There is just one problem with all this…it probably won’t work.

Why?  Because banks are about profits (or limiting losses in the case of a bank that has to foreclose on a property), politicians are about sound bites and good intentions (in that order seemingly), and just as water will find a way through almost any surface, so will a banker who wants to make money.

In this case fo this proposed legislation, the politicians can trumpet to whomever will listen that they have the backs of the regular buyers in their war against the evil, profiteering banks…and everyone will feel better…and then the politicians will move on to next weeks topic of good vs. evil. 

However, in my opinion, based upon 30+ years in this business watching both banks and well intentioned politicians, here is what will really happen.  History tells me that banks will put their repos on the market for sale, and simply wait 20 days to receive all offers, and then pick the best one from all those offers that stacked-up in the 20 days…and nothing will change since the banks will still continue to pick the all cash offers from the investors.  Simple as that.  Think I am being negative?

In 2009, the California legislature passed a new law that was supposed to protect the consumer from having to use the escrow companies that were being forced down their throats by the same banks.   All too often, the foreclosing bank forced the buyer (and agents) to use an overworked escrow company generally far away because the bank had a sweatheart deal for the fees these escrow companies charged.  The service stunk, huge delays were the norm, and no one was happy except the banks, for they paid far less for the escrow service than normal. 

So…the California legislature passed a law to “protect it’s citizens” from the evil banks (sound familiar) by making the choice of the escrow company completely up to the buyer, and not the seller.  Political sound bites followed, chests pumped out, and another dragon was slayed on behalf of buyers statewide.

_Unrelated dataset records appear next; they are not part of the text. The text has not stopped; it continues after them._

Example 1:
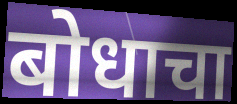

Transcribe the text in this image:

बोधाचा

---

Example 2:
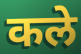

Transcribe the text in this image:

कले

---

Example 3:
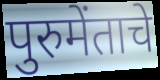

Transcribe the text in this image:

पुरुमेंताचे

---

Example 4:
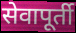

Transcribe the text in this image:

सेवापूर्ती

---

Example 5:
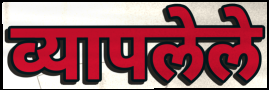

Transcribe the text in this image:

व्यापलेले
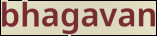
bhagavan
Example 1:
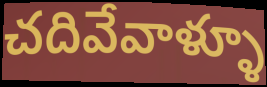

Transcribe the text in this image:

చదివేవాళ్ళూ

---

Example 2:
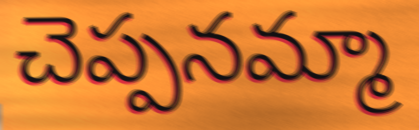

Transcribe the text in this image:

చెప్పనమ్మా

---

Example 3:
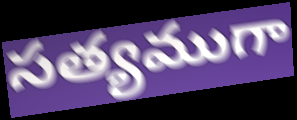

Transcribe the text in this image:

సత్యముగా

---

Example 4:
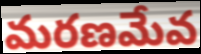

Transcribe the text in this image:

మరణమేవ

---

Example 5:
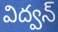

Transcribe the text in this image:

విద్వన్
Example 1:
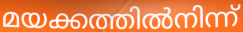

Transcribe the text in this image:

മയക്കത്തിൽനിന്ന്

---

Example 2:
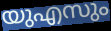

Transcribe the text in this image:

യുഎസും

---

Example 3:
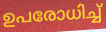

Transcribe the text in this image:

ഉപരോധിച്ച്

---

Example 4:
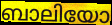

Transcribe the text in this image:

ബാലിയോ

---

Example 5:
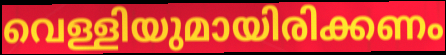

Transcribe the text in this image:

വെള്ളിയുമായിരിക്കണം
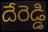
దేరెడ్డి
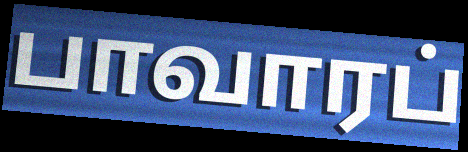
பாவாரப்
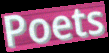
Poets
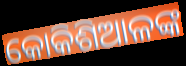
କୋକିଶିଆଳଙ୍କ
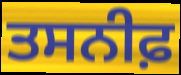
ਤਸਨੀਫ਼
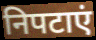
निपटाएं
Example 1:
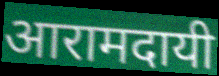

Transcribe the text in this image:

आरामदायी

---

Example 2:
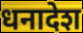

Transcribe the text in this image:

धनादेश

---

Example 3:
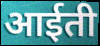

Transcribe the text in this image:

आईती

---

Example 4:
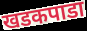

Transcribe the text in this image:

खडकपाडा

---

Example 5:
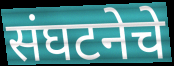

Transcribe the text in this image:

संघटनेचे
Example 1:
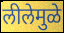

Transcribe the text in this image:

लीलेमुळे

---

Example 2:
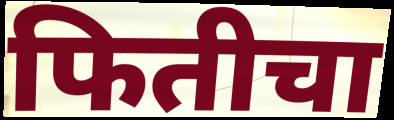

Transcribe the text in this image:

फितीचा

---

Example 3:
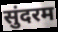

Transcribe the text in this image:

सुंदरम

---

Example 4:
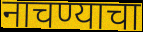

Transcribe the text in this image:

नाचण्याचा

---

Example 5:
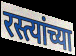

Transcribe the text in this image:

रस्त्यांच्या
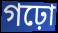
গঢ়ো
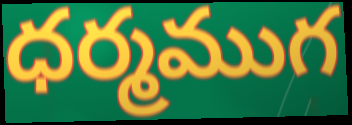
ధర్మముగ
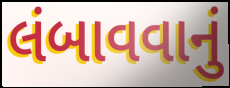
લંબાવવાનું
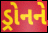
ડ્રોનને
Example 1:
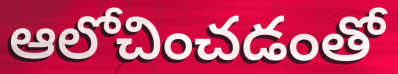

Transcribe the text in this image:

ఆలోచించడంతో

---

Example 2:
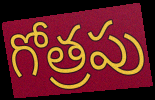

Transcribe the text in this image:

గోత్రపు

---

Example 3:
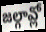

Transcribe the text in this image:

జల్గావ్లో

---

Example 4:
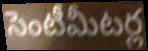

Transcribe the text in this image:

సెంటీమీటర్ల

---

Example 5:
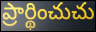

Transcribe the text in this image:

ప్రార్థించుచు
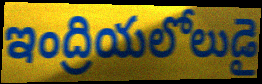
ఇంద్రియలోలుడై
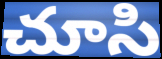
చూసి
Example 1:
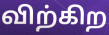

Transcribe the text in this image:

விற்கிற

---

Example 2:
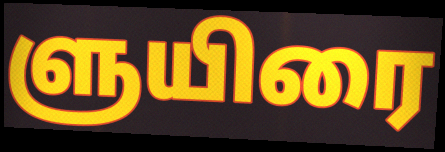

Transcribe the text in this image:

ளுயிரை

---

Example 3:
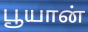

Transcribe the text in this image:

பூயான்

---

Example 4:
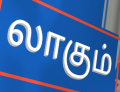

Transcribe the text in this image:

லாகும்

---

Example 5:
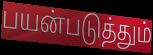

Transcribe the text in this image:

பயன்படுத்தும்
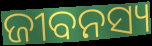
ଜୀବନସ୍ୟ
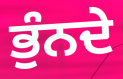
ਭੁੰਨਦੇ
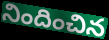
నిందించిన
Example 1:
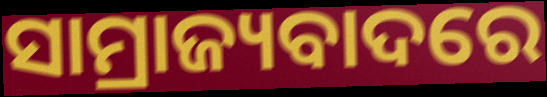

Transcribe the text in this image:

ସାମ୍ରାଜ୍ୟବାଦରେ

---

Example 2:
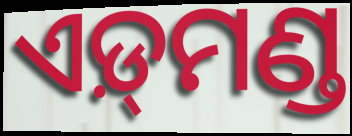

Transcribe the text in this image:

ଏଡ଼୍‌ମଣ୍ଡ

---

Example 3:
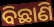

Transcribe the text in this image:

ବିଛାଣି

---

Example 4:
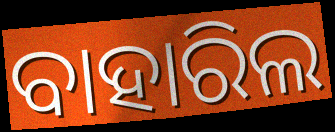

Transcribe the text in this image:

ବାହାରିଲ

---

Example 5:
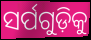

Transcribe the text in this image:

ସର୍ପଗୁଡ଼ିକୁ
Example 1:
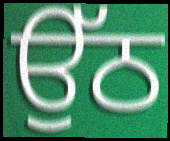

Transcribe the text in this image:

ਉੱਠ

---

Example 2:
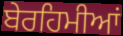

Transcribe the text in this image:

ਬੇਰਹਿਮੀਆਂ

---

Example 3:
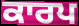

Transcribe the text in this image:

ਕਾਰਪ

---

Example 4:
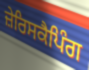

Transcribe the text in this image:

ਜ਼ੇਰਿਸਕੈਪਿੰਗ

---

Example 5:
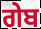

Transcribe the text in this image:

ਗੇਬ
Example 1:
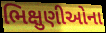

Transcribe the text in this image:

ભિક્ષુણીઓના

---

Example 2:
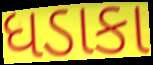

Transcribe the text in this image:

ધડાકા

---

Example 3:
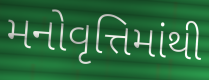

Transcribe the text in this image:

મનોવૃત્તિમાંથી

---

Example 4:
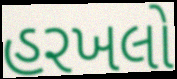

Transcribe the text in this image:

હરખલો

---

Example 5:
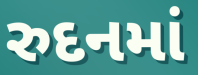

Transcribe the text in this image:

રુદનમાં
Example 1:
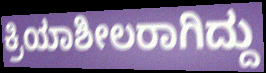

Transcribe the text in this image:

ಕ್ರಿಯಾಶೀಲರಾಗಿದ್ದು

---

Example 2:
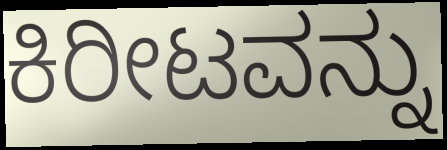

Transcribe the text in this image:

ಕಿರೀಟವನ್ನು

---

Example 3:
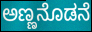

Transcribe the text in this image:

ಅಣ್ಣನೊಡನೆ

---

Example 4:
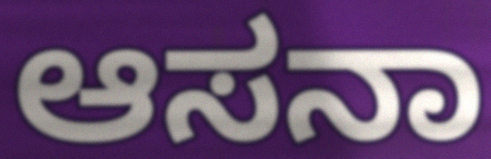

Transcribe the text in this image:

ಆಸನಾ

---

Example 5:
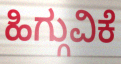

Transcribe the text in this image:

ಹಿಗ್ಗುವಿಕೆ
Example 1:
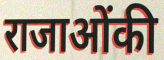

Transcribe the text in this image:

राजाओंकी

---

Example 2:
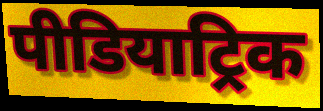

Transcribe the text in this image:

पीडियाट्रिक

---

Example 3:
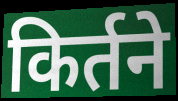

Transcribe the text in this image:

किर्तने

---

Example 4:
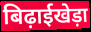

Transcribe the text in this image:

बिढ़ाईखेड़ा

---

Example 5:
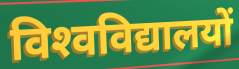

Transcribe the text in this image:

विश्‍वविद्यालयों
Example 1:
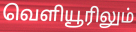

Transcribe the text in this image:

வெளியூரிலும்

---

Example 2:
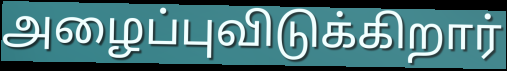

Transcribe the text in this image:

அழைப்புவிடுக்கிறார்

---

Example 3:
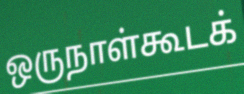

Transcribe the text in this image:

ஒருநாள்கூடக்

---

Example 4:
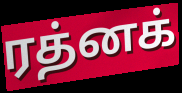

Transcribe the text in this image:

ரத்னக்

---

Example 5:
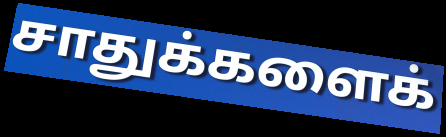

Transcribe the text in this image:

சாதுக்களைக்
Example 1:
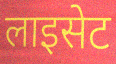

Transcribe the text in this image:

लाइसेट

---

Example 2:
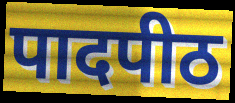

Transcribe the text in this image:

पादपीठ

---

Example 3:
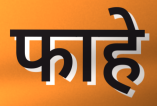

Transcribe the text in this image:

फाहे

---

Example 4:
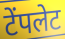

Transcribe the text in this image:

टेंपलेट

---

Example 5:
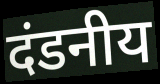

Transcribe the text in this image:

दंडनीय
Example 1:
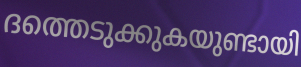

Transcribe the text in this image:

ദത്തെടുക്കുകയുണ്ടായി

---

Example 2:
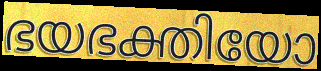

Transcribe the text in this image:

ഭയഭക്തിയോ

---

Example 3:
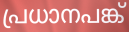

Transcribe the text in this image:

പ്രധാനപങ്ക്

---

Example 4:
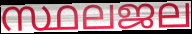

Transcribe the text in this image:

സ്ഥലജല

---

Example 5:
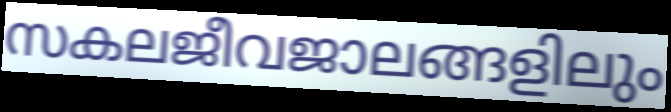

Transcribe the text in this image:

സകലജീവജാലങ്ങളിലും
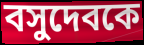
বসুদেবকে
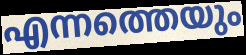
എന്നത്തെയും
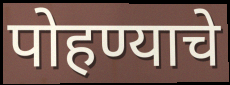
पोहण्याचे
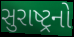
સુરાષ્ટ્રનો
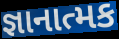
જ્ઞાનાત્મક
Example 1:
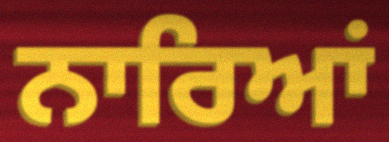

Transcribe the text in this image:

ਨਾਰਿਆਂ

The problem…the banks simply said that if the buyer insisted on using the escrow company of their choice, then the bank/seller would not pay for the title insurance (by custom, the seller pays the bulk of the title fees, not by law), AND…the bank would also not pay any additional costs the buyer may be asking for that would enable them to purchase the home.  In essence, the buyer insisting on using his or her escrow company would cost them hundreds to thousands of dollars for that privilege. 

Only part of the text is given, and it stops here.